Copy the records from their start through the line containing "title 2 KINGS 8 [206, 60, 1797, 278]", and replace every "bounding box" with "bounding rectangle". Leave everything else unchanged.

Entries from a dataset
□ □ □

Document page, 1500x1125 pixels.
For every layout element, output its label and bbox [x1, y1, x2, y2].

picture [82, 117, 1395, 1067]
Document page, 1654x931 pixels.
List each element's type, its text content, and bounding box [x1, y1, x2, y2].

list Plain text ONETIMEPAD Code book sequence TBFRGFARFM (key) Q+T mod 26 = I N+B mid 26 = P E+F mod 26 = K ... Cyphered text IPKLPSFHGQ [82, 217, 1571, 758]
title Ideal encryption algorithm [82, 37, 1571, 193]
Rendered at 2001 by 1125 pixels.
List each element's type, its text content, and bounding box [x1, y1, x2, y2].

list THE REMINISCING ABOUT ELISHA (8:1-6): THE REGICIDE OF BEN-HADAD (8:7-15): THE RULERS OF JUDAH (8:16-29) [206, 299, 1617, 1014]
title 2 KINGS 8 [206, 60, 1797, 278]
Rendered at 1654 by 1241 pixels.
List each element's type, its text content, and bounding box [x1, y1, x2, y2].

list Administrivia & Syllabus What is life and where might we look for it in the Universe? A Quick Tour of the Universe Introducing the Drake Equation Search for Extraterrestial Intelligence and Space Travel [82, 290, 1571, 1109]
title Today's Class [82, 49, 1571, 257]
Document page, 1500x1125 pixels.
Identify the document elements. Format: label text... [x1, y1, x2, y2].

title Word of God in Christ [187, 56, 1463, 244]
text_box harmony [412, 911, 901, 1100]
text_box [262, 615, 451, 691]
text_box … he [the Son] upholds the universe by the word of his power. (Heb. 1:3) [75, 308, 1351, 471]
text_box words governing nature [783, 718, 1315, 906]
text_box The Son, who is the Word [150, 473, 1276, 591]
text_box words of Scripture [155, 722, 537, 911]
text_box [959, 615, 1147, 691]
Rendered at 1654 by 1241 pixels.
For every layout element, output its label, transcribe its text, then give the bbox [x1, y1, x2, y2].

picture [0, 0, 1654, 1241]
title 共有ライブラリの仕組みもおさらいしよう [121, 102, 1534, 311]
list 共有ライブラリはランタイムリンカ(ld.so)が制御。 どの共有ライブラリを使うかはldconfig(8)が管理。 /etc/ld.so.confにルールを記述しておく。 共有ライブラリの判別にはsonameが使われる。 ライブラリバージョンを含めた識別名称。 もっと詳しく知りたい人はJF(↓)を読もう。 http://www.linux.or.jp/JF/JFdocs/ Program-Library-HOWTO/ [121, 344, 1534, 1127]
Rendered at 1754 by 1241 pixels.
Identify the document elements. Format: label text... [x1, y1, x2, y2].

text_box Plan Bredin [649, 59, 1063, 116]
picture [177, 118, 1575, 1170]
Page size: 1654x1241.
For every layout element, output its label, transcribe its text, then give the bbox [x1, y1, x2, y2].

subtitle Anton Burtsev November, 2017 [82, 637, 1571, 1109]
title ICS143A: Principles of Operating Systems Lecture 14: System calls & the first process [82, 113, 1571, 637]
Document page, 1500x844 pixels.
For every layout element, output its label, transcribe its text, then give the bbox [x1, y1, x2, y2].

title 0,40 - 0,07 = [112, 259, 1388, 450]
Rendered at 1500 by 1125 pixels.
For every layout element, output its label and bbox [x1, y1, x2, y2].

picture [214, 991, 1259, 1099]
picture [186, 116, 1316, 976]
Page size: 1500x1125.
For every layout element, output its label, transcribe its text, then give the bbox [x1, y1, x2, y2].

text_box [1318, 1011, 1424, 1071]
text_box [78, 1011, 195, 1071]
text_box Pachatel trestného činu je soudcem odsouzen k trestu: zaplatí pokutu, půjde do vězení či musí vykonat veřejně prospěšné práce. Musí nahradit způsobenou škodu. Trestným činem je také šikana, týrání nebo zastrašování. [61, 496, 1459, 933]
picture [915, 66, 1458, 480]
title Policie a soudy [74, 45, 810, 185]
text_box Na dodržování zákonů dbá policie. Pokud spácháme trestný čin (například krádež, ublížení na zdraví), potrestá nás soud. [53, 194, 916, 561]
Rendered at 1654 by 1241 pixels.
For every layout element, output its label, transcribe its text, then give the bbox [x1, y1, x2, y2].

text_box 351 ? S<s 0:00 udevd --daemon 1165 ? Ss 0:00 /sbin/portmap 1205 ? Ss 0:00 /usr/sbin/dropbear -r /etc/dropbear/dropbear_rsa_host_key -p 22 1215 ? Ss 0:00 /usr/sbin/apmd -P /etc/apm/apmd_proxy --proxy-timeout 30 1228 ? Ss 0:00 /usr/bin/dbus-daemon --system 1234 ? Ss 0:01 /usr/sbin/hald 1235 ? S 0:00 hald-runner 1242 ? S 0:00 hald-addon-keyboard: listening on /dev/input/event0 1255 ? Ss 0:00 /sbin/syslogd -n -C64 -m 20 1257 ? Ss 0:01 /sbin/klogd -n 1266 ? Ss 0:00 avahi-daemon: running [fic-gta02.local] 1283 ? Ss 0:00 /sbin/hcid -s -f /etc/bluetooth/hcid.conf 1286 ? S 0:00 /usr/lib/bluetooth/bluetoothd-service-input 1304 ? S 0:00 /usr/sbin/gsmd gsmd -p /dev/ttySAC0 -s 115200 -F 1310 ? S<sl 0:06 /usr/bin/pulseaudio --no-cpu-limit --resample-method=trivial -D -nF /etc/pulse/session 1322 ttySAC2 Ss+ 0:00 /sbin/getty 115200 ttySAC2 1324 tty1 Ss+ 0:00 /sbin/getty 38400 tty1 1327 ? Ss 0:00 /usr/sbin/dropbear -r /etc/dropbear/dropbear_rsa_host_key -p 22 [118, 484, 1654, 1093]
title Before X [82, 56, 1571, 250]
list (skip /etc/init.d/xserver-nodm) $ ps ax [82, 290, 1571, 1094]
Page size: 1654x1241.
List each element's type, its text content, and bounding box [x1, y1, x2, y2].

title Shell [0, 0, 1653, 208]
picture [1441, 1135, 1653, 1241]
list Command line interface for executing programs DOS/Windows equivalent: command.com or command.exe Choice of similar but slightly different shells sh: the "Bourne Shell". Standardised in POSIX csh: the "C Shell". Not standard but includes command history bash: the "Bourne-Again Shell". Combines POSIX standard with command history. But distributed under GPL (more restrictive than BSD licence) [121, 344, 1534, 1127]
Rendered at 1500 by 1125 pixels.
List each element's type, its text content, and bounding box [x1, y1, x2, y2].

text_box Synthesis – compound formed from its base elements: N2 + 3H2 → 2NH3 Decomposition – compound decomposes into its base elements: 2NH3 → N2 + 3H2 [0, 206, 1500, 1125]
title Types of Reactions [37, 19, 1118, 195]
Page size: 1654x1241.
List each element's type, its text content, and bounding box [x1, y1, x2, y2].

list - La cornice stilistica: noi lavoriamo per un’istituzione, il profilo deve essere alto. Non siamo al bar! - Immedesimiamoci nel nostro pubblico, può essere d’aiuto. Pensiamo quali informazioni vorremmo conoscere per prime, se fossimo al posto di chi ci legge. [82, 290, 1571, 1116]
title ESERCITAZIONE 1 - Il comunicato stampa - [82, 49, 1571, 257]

□ □ □

◆ **Answer to the task**
Document page, 1500x1125 pixels.
For every layout element, output its label and bbox [x1, y1, x2, y2].

picture [82, 117, 1395, 1067]
Document page, 1654x931 pixels.
List each element's type, its text content, and bounding rectangle [x1, y1, x2, y2].

list Plain text ONETIMEPAD Code book sequence TBFRGFARFM (key) Q+T mod 26 = I N+B mid 26 = P E+F mod 26 = K ... Cyphered text IPKLPSFHGQ [82, 217, 1571, 758]
title Ideal encryption algorithm [82, 37, 1571, 193]
Rendered at 2001 by 1125 pixels.
List each element's type, its text content, and bounding rectangle [x1, y1, x2, y2].

list THE REMINISCING ABOUT ELISHA (8:1-6): THE REGICIDE OF BEN-HADAD (8:7-15): THE RULERS OF JUDAH (8:16-29) [206, 299, 1617, 1014]
title 2 KINGS 8 [206, 60, 1797, 278]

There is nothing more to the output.